■ Stored items
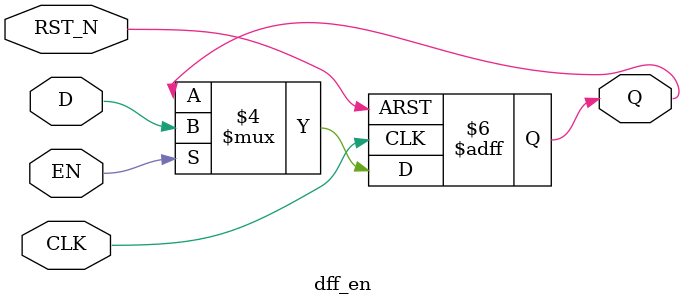
<source format=v>
module dff_en #(parameter WIDTH = 1) 
(
  input [WIDTH-1:0] D,
  input CLK, 
  input EN, 
  input RST_N,
  output reg [WIDTH-1:0] Q
);
always @(posedge CLK or negedge RST_N)
  if (!RST_N) begin   
    Q <= 0;    
  end  
  else if(EN)begin
    Q <= D;  
  end
  else begin
    Q<=Q;
  end

endmodule

</source>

■ Directions for this task
What is needed is the number of lines in these entries that include the word "input"; please give it alone.

■ Reply to the task
4